You can be soft and successful, a traditionalist and a rebel, a longer and a fighter, vulnerable and invincible

It’s not an ‘either, or’. It’s a dance between both. 


Our roles in business is not to be either masculine or feminine – it’s to create a lasting change in people’s lives that also supports ours on both monetary and personal planes. We cannot create change without money.


Leaning towards either end of the energy spectrum isn’t the answer. It’s flowing in between the two – being diligent, critical and ruthless when we need to and following our instinct and mastering our emotional intelligence when called.


To be too ruthless is to be cash-rich but morally poor. To be too feminine is to be cash poor but morally rich.


We can’t change the world, or our world, without a good dose of cash and morality. My takeaway is this: embrace both sides.

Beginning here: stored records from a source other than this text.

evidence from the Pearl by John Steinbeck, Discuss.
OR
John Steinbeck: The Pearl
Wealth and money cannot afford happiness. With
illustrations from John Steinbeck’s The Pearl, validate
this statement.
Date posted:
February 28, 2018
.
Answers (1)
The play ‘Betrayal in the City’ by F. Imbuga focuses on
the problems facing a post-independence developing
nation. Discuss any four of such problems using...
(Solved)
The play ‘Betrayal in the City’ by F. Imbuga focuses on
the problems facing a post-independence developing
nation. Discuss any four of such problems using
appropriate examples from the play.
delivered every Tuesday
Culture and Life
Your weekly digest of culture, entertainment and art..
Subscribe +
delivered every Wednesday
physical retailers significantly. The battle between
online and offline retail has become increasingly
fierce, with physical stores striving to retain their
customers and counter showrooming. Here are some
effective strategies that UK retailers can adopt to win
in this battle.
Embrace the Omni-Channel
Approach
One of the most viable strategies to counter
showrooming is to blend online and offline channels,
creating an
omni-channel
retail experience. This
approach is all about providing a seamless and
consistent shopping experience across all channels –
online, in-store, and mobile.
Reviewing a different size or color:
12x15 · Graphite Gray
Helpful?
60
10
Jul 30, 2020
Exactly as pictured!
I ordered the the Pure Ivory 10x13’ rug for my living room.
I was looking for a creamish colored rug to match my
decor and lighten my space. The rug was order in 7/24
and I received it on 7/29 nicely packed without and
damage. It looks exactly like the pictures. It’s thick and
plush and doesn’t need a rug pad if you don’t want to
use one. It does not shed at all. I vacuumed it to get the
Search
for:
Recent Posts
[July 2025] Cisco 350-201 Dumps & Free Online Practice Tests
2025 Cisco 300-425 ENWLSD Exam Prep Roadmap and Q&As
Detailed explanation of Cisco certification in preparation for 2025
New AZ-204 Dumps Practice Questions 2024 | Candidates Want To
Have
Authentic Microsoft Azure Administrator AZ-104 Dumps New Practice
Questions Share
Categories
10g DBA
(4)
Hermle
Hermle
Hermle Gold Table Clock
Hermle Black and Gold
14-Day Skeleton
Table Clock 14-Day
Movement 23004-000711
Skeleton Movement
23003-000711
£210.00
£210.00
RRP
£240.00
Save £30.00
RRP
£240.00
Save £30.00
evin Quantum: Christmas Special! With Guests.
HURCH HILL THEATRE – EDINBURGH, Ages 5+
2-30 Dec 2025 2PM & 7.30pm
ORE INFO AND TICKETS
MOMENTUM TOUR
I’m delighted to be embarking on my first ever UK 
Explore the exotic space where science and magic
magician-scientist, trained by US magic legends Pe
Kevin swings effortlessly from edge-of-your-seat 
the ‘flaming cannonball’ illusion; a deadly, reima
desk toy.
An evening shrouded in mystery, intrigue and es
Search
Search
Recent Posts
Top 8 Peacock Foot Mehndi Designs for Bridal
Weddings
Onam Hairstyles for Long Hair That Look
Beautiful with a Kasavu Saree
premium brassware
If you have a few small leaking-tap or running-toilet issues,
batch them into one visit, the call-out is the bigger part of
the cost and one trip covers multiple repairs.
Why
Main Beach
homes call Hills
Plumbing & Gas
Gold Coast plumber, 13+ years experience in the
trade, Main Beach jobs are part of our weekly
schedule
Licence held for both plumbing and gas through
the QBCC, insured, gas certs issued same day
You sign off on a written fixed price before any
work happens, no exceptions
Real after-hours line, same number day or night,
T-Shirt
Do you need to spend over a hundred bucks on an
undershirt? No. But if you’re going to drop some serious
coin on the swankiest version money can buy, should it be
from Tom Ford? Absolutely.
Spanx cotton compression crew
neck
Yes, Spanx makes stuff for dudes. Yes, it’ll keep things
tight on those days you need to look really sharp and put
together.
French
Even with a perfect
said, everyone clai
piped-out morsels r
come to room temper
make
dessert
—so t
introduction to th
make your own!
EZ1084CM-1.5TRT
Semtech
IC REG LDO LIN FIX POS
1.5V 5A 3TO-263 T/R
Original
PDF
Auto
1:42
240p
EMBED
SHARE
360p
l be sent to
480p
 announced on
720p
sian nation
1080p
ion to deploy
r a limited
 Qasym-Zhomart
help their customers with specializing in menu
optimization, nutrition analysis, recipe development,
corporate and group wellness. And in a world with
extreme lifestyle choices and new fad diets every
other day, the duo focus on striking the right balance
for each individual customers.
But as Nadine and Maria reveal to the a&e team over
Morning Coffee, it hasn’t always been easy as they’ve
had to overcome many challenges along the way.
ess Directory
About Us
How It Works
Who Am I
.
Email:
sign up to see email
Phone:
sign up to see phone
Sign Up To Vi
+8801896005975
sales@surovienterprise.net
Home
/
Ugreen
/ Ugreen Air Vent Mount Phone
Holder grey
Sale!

As I said before, nothing is ever black and white. Not in one moment, not over a period of time. Learning to master the flow (and not balance) is key to managing this wild, crazy ride we call entrepreneurship. 


As I can’t possibly write a blog post without some sort of ‘how to’ advice, I leave you with this:

  • Question your resistance when it arises: is it really a gut feeling, or are you afraid of what success you will achieve?
  • Create ways to add femininity to the masculine: so you need to spend some time being strategic and plan your financial goals. Create the process of doing it with your feminine touch.
  • Provide time to work on an area you are resisting the most: what you really want is most likely on the other side.
  • Never lose attachment to your Why: your gut will tell you when you deviate but please, no matter what you do, keep your Why at the forefront of your mind. 

Over to you: how do you manage opposing energies in business? Do you levitate towards one end of the spectrum? How does this impact on the success of your business?